Your objective
Set out the records below again exactly; skip the images.

*** Data records Section Begins ***

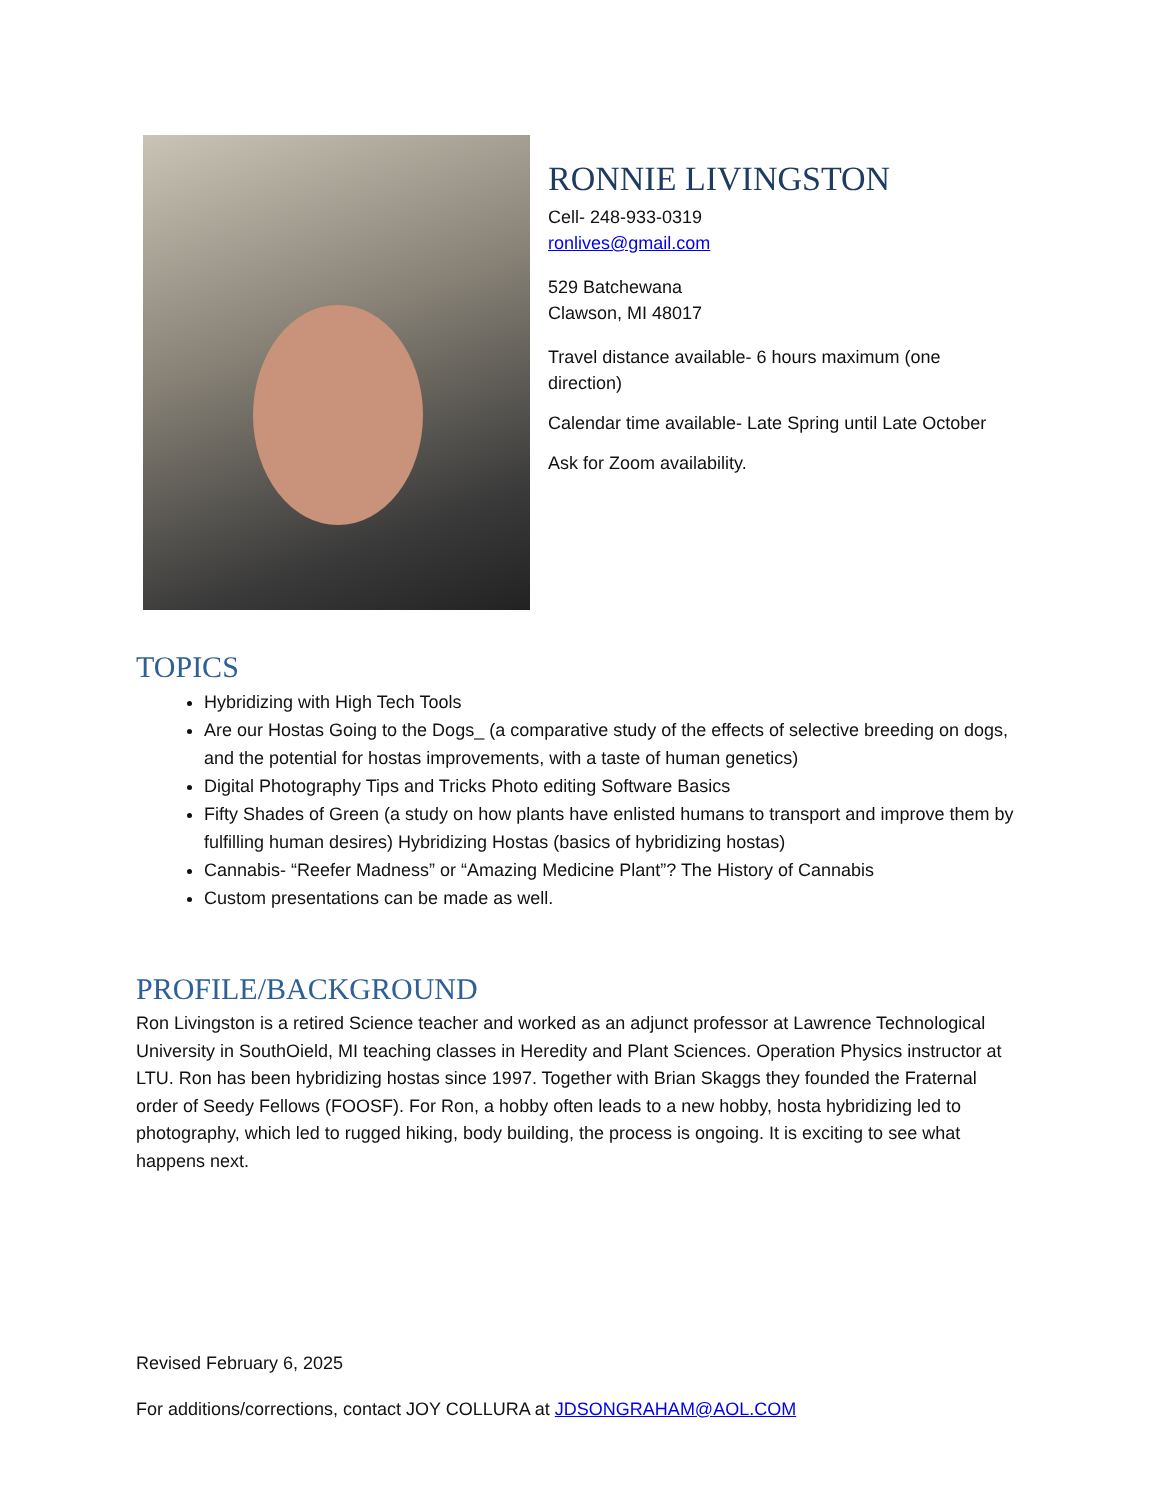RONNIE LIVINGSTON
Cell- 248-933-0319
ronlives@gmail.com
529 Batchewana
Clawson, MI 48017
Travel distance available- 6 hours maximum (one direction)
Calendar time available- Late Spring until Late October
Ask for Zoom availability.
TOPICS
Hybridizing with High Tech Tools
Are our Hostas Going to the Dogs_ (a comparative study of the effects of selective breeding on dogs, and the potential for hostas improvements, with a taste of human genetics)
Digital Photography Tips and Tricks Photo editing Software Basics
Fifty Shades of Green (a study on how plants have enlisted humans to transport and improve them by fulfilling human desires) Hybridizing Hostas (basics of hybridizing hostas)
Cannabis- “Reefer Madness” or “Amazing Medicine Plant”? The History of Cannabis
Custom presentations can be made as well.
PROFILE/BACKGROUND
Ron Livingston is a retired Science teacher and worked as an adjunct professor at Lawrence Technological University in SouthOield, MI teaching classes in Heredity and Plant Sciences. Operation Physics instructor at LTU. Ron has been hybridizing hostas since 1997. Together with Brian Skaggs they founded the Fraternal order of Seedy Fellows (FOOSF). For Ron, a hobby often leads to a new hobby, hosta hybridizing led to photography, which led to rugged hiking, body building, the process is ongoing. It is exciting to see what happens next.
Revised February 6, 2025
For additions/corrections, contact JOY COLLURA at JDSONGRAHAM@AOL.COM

*** Data records Section Ends ***

Answer
RONNIE LIVINGSTON
Cell- 248-933-0319
ronlives@gmail.com
529 Batchewana
Clawson, MI 48017
Travel distance available- 6 hours maximum (one direction)
Calendar time available- Late Spring until Late October
Ask for Zoom availability.
TOPICS
Hybridizing with High Tech Tools
Are our Hostas Going to the Dogs_ (a comparative study of the effects of selective breeding on dogs, and the potential for hostas improvements, with a taste of human genetics)
Digital Photography Tips and Tricks Photo editing Software Basics
Fifty Shades of Green (a study on how plants have enlisted humans to transport and improve them by fulfilling human desires) Hybridizing Hostas (basics of hybridizing hostas)
Cannabis- “Reefer Madness” or “Amazing Medicine Plant”? The History of Cannabis
Custom presentations can be made as well.
PROFILE/BACKGROUND
Ron Livingston is a retired Science teacher and worked as an adjunct professor at Lawrence Technological University in SouthOield, MI teaching classes in Heredity and Plant Sciences. Operation Physics instructor at LTU. Ron has been hybridizing hostas since 1997. Together with Brian Skaggs they founded the Fraternal order of Seedy Fellows (FOOSF). For Ron, a hobby often leads to a new hobby, hosta hybridizing led to photography, which led to rugged hiking, body building, the process is ongoing. It is exciting to see what happens next.
Revised February 6, 2025
For additions/corrections, contact JOY COLLURA at JDSONGRAHAM@AOL.COM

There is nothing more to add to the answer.